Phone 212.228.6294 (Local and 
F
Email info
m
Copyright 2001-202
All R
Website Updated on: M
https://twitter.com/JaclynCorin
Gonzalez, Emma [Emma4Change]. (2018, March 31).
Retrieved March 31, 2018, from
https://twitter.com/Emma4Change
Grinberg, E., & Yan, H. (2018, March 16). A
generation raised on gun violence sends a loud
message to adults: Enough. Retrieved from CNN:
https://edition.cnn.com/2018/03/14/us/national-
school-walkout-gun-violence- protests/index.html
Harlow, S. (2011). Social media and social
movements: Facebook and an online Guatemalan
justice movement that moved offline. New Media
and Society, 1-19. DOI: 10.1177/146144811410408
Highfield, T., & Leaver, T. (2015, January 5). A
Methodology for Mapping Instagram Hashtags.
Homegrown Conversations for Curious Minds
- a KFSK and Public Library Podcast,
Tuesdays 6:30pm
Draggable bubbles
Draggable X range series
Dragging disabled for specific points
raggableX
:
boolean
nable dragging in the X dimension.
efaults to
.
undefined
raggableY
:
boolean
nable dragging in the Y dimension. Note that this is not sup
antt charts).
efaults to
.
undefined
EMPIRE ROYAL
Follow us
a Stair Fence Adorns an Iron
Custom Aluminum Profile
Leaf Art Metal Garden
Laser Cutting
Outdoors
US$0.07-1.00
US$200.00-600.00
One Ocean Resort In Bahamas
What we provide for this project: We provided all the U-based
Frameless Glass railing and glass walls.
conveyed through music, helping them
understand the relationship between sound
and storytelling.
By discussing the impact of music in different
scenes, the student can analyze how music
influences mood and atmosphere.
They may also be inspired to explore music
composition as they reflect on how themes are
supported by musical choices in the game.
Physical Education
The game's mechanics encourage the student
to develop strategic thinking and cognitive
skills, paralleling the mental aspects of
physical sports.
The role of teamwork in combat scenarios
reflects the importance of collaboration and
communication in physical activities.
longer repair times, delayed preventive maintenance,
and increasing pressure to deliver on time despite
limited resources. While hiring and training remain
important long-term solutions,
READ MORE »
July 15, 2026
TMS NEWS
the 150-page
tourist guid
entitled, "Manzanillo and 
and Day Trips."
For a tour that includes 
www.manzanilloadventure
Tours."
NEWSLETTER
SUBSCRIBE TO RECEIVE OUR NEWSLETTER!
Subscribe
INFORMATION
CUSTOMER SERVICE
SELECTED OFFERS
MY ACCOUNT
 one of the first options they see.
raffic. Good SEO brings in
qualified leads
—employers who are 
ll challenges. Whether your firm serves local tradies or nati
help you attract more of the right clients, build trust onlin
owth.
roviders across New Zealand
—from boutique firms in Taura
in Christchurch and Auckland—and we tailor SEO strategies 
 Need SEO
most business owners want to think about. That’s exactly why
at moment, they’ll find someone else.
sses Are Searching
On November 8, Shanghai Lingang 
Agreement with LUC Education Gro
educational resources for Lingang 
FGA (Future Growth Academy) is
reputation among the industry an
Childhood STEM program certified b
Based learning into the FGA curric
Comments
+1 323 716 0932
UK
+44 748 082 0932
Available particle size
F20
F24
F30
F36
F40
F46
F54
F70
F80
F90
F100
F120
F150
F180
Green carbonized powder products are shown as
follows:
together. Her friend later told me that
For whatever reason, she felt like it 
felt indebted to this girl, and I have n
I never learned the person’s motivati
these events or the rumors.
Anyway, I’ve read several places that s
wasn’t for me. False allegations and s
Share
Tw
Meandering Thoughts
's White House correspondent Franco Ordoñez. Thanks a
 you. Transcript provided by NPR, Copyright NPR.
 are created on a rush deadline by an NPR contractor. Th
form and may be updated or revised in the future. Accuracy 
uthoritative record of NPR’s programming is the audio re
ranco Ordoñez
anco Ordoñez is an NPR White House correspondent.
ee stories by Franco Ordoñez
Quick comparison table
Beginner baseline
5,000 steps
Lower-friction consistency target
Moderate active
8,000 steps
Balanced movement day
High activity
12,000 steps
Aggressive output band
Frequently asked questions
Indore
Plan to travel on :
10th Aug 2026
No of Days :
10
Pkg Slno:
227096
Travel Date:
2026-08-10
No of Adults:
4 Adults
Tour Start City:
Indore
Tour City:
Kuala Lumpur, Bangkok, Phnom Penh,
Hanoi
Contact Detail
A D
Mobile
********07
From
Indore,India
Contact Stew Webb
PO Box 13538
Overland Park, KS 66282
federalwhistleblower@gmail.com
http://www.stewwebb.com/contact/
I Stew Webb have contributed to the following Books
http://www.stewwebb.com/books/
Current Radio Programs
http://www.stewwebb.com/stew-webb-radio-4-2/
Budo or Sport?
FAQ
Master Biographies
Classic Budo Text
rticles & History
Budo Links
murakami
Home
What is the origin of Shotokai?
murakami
########################################
All of the material must be written out again without any change.

Phone 212.228.6294 (Local and 
F
Email info
m
Copyright 2001-202
All R
Website Updated on: M
https://twitter.com/JaclynCorin
Gonzalez, Emma [Emma4Change]. (2018, March 31).
Retrieved March 31, 2018, from
https://twitter.com/Emma4Change
Grinberg, E., & Yan, H. (2018, March 16). A
generation raised on gun violence sends a loud
message to adults: Enough. Retrieved from CNN:
https://edition.cnn.com/2018/03/14/us/national-
school-walkout-gun-violence- protests/index.html
Harlow, S. (2011). Social media and social
movements: Facebook and an online Guatemalan
justice movement that moved offline. New Media
and Society, 1-19. DOI: 10.1177/146144811410408
Highfield, T., & Leaver, T. (2015, January 5). A
Methodology for Mapping Instagram Hashtags.
Homegrown Conversations for Curious Minds
- a KFSK and Public Library Podcast,
Tuesdays 6:30pm
Draggable bubbles
Draggable X range series
Dragging disabled for specific points
raggableX
:
boolean
nable dragging in the X dimension.
efaults to
.
undefined
raggableY
:
boolean
nable dragging in the Y dimension. Note that this is not sup
antt charts).
efaults to
.
undefined
EMPIRE ROYAL
Follow us
a Stair Fence Adorns an Iron
Custom Aluminum Profile
Leaf Art Metal Garden
Laser Cutting
Outdoors
US$0.07-1.00
US$200.00-600.00
One Ocean Resort In Bahamas
What we provide for this project: We provided all the U-based
Frameless Glass railing and glass walls.
conveyed through music, helping them
understand the relationship between sound
and storytelling.
By discussing the impact of music in different
scenes, the student can analyze how music
influences mood and atmosphere.
They may also be inspired to explore music
composition as they reflect on how themes are
supported by musical choices in the game.
Physical Education
The game's mechanics encourage the student
to develop strategic thinking and cognitive
skills, paralleling the mental aspects of
physical sports.
The role of teamwork in combat scenarios
reflects the importance of collaboration and
communication in physical activities.
longer repair times, delayed preventive maintenance,
and increasing pressure to deliver on time despite
limited resources. While hiring and training remain
important long-term solutions,
READ MORE »
July 15, 2026
TMS NEWS
the 150-page
tourist guid
entitled, "Manzanillo and 
and Day Trips."
For a tour that includes 
www.manzanilloadventure
Tours."
NEWSLETTER
SUBSCRIBE TO RECEIVE OUR NEWSLETTER!
Subscribe
INFORMATION
CUSTOMER SERVICE
SELECTED OFFERS
MY ACCOUNT
 one of the first options they see.
raffic. Good SEO brings in
qualified leads
—employers who are 
ll challenges. Whether your firm serves local tradies or nati
help you attract more of the right clients, build trust onlin
owth.
roviders across New Zealand
—from boutique firms in Taura
in Christchurch and Auckland—and we tailor SEO strategies 
 Need SEO
most business owners want to think about. That’s exactly why
at moment, they’ll find someone else.
sses Are Searching
On November 8, Shanghai Lingang 
Agreement with LUC Education Gro
educational resources for Lingang 
FGA (Future Growth Academy) is
reputation among the industry an
Childhood STEM program certified b
Based learning into the FGA curric
Comments
+1 323 716 0932
UK
+44 748 082 0932
Available particle size
F20
F24
F30
F36
F40
F46
F54
F70
F80
F90
F100
F120
F150
F180
Green carbonized powder products are shown as
follows:
together. Her friend later told me that
For whatever reason, she felt like it 
felt indebted to this girl, and I have n
I never learned the person’s motivati
these events or the rumors.
Anyway, I’ve read several places that s
wasn’t for me. False allegations and s
Share
Tw
Meandering Thoughts
's White House correspondent Franco Ordoñez. Thanks a
 you. Transcript provided by NPR, Copyright NPR.
 are created on a rush deadline by an NPR contractor. Th
form and may be updated or revised in the future. Accuracy 
uthoritative record of NPR’s programming is the audio re
ranco Ordoñez
anco Ordoñez is an NPR White House correspondent.
ee stories by Franco Ordoñez
Quick comparison table
Beginner baseline
5,000 steps
Lower-friction consistency target
Moderate active
8,000 steps
Balanced movement day
High activity
12,000 steps
Aggressive output band
Frequently asked questions
Indore
Plan to travel on :
10th Aug 2026
No of Days :
10
Pkg Slno:
227096
Travel Date:
2026-08-10
No of Adults:
4 Adults
Tour Start City:
Indore
Tour City:
Kuala Lumpur, Bangkok, Phnom Penh,
Hanoi
Contact Detail
A D
Mobile
********07
From
Indore,India
Contact Stew Webb
PO Box 13538
Overland Park, KS 66282
federalwhistleblower@gmail.com
http://www.stewwebb.com/contact/
I Stew Webb have contributed to the following Books
http://www.stewwebb.com/books/
Current Radio Programs
http://www.stewwebb.com/stew-webb-radio-4-2/
Budo or Sport?
FAQ
Master Biographies
Classic Budo Text
rticles & History
Budo Links
murakami
Home
What is the origin of Shotokai?
murakami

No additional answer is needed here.